O incêndio que no final de Junho deflagrou no planalto mirandês, avançando pelas arribas do Parque Natural do Douro Internacional, queimou o único ninho conhecido de abutre preto na região, com uma cria ali nascida este ano e que ainda não sabia voar.
As arribas do Douro Internacional começaram a ser recolonizadas há cerca de cinco anos por esta espécie que chegou a estar extinta em território nacional, e que foi reocupando áreas históricas de ocupação em Portugal, fruto de projetos de conservação e do aumento da população espanhola do outro lado da fronteira.
“O abutre preto é uma das espécies mais ameaçadas a nível europeu e em Portugal há muitos poucos casais reprodutores”, lamenta Joaquim Teodósio, biólogo da Sociedade Portuguesa para o Estudo das Aves (SPEA), entidade que coordena o projeto transfronteiriço “Life Rupis” que visa recuperar as populações de abutre do Egipto e águia perdigueira no Douro Internacional, ao mesmo tempo que beneficia outras como o abutre-preto e o milhafre-real.
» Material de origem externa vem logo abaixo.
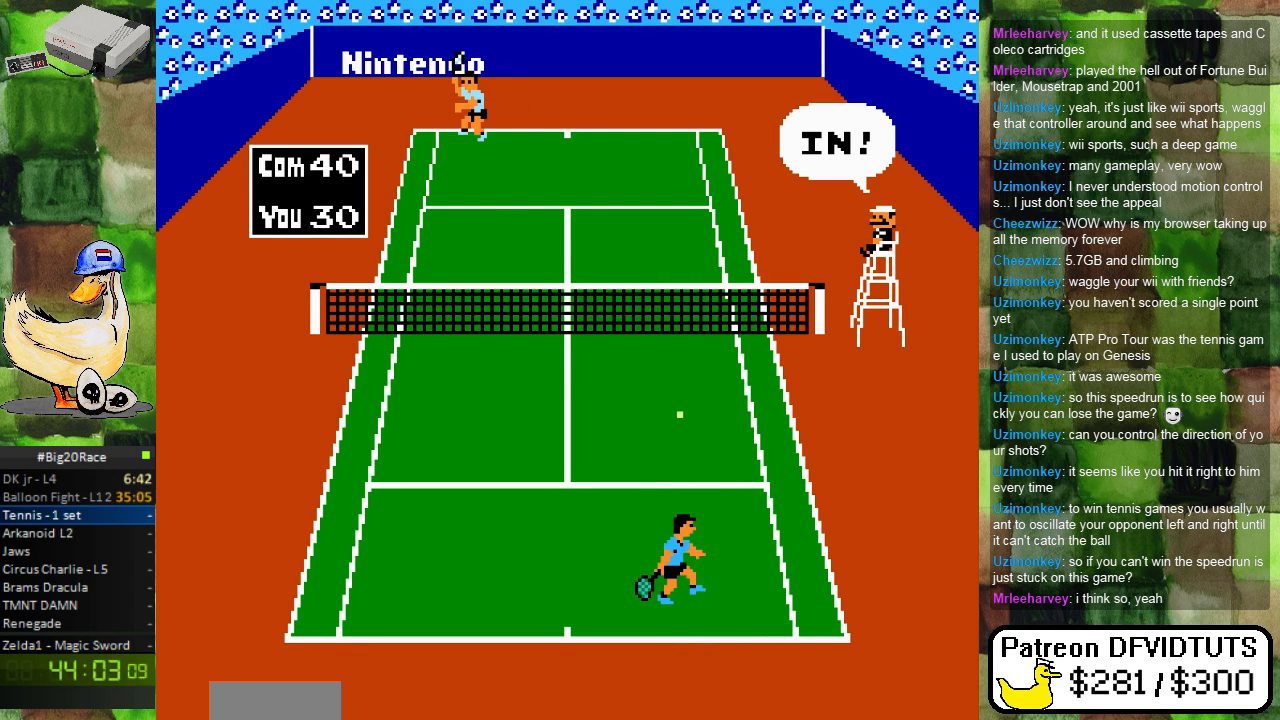
{"buttons": [], "events": [[17, "DPAD_LEFT", "up"], [83, "DPAD_DOWN", "up"], [83, "DPAD_LEFT", "down"], [117, "DPAD_UP", "down"], [167, "DPAD_UP", "up"], [183, "DPAD_DOWN", "down"], [200, "DPAD_LEFT", "up"], [300, "DPAD_DOWN", "up"]]}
O projeto − co-financiado pelo fundo europeu Life − conta com mais oito parceiros, entre os quais o Instituto de Conservação da Natureza e das Florestas (ICNF), a GNR, a Vulture Conservation Foundation e ONGs locais).
“A morte desta cria não põe em causa o projeto de conservação, mas deixa-nos sem saber o que vai acontecer a seguir, tendo em conta a fragilidade dos ecossistemas e das espécies”, explica Joaquim Teodósio. O biólogo lembra que “os incêndios são um problema grave para o país e para as populações humanas, junto das quais se concentram os meios de atuação e combate, mas também são um problema para os ecossistemas e as espécies da flora e da fauna que neles vivem e que podem representar valores únicos que se perdem”.
Estima-se que em Portugal existem cerca de 13 casais de abutre preto no Tejo Internacional, um no Douro Internacional e outro na região de Barrancos. Os projetos de conservação existentes pretendem reduzir a mortalidade destes espécimes e aumentar o sucesso reprodutor dos pouco casais que começaram a criar do lado de cá da fronteira, fruto de uma expansão das colónias espanholas.
“Bosquete de Zimbro pode levar 200 anos a recuperar”
Também o incêndio que no final de julho deflagrou em Castelo Branco, atravessando o concelho de Nisa e chegando a Vila Velha de Ródão, atingiu o monumento das Portas de Ródão e “destruiu um bosquete de zimbro, que pode levar 200 anos a recuperar”, lamenta Samuel Infante, dirigente da associação Quercus. O fogo não poupou as escarpas desta zona do Tejo que servem de habitat para várias espécies de abutres e outras aves de rapina como a águia de Bonelli, mas ainda não se apuraram todos os danos.
“Neste momento temos 50 animais internados no Centro de Estudos e Recuperação de Animais Selvagens (CERAS), em Castelo Branco, e até junho já tinham passado pelo centro 250 animais, quando a média anual são 200”, explica o ambientalista.
O Parque Natural da Serra da Estrela é outra das áreas protegidas que está a ser fustigada pelos incêndios deste verão. Fonte do ICNF diz que “ainda é cedo para balanços dos danos causados nas áreas protegidas” e que “não há condições para andar a contar os animais mortos em mais de 160 mil hectares de área ardida”. Contudo, confirma que a cria de abutre preto no Douro Internacional “já foi recolhida para necropsia e comprovou-se que foi morta pelo fogo”.